Provided passage: Begin

Crowdsourced Projects:

  • Fundraising:Each year, the International Freeform Fibre Art Guild, (INTFFF), an online group of enthusiastic crocheters,   host an online themed exhibition. This exhibition is then formed into a book, made via Blurb. Blurb, is an online platform for creating, printing, and publishing independent books. The books are then sold, and the monies raised are given to a charity, that is voted upon by members of the group.

Makers Projects:

  • This year, a call out was made for a 1916 project with a difference. 1916 SackvilleStreet, is an art project to remember the 262 civilians that died during the Easter Rising. Its aim was to collect is to “hold an exhibition of houses in any 3D art form commemorating the lives of the ordinary civilians that were killed in the 1916 Easter Rising. 485 people were killed in the Easter Rising 1916, 262 of these were civilians. The objective of the Art Project is to tell their story by constructing 262 art houses representing each of the civilians killed.” The project was the brain child of Ciara O’Keeffe, who wanted to create something extraordinary to commemorate the souls of 1916 Rising. An open call was made and 262 houses were created by artists, hobbyists, schools, women’s groups, etc. A commemorative book, with images and stories behind the civilians and the making of the houses has now been published, with all proceeds going to the Fr Peter McVerry Trust .

Provided passage: End
Data listing: Begin

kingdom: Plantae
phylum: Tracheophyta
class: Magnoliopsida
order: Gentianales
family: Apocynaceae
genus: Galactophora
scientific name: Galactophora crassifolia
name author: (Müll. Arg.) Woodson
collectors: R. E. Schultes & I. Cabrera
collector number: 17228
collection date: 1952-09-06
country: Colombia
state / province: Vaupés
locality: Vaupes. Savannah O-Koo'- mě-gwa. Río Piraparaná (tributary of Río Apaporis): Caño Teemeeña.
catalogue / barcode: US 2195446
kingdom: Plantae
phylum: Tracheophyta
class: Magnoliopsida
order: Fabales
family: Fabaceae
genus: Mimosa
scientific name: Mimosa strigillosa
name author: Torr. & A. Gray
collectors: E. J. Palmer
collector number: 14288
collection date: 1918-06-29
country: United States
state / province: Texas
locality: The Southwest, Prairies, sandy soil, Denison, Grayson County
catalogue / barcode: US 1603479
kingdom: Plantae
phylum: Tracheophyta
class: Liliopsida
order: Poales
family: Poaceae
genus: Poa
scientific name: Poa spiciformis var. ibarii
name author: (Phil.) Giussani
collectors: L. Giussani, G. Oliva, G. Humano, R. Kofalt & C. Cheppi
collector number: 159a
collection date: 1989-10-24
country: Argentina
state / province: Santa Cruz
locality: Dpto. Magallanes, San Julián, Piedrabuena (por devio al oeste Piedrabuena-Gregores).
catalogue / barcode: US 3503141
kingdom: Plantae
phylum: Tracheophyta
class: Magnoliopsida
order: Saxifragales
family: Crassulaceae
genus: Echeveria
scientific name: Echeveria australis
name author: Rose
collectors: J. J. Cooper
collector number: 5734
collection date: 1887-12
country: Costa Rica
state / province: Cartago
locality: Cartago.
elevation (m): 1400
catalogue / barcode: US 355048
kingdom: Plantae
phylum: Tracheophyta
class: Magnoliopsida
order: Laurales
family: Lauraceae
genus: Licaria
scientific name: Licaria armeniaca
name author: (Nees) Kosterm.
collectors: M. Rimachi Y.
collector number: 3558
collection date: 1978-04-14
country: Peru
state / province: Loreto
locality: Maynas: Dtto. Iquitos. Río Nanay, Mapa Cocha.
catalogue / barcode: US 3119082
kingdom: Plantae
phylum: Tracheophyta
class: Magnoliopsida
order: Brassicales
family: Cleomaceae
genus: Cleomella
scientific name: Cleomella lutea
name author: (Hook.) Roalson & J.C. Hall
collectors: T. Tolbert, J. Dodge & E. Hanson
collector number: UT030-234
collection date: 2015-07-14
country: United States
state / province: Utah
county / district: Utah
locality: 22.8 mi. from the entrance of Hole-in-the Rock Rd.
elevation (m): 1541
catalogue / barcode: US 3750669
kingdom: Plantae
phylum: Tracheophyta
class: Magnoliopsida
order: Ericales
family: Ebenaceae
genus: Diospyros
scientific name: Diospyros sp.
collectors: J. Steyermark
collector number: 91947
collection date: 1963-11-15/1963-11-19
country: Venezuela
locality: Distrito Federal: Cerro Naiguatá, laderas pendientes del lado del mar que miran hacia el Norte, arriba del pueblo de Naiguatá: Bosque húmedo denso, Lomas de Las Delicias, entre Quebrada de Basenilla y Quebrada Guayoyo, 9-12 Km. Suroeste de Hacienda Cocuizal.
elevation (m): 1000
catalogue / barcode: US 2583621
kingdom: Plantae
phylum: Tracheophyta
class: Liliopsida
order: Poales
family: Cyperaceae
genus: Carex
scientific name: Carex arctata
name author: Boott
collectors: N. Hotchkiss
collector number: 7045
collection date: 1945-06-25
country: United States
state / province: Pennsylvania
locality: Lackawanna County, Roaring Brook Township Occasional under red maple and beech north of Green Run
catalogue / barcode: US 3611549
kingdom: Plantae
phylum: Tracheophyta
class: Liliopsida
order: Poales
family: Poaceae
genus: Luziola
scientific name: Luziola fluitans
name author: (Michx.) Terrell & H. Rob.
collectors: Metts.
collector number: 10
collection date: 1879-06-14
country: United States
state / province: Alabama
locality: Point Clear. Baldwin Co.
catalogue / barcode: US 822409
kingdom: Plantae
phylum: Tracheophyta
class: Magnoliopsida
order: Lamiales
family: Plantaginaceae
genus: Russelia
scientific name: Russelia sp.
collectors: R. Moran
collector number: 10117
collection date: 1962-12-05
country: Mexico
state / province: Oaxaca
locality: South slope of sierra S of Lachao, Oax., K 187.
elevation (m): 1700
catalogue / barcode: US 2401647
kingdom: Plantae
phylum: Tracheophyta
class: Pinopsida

Data listing: End

* Work instruction
Extend the piece on crowdsourced and makers art projects by writing what comes after its last sentence.

* Your response
 

There are a huge number of other very interesting crowdsourced projects happening. Mapping projects like OpenStreetMap, software such as Linux, scientific research projects such as Zooniverse and many more. More people are now willing to take an active part in research, fundraising, etc, crowdsourcing is a form of social engagement and active entrepreneurship, which enables you to feel like you are contributing something to society. It is very interesting to see new projects and technologies emerge through crowdsourcing. As reliance on government funding for even vital services, is at an all time low, people are taking matters into their own hands.  Personally, I feel like I am doing my small bit for society. I cannot afford to donate a lot of money, so by giving small amounts to various groups, and to giving my time to edit and make, I am involved in a very modern ideal of the collaborative society.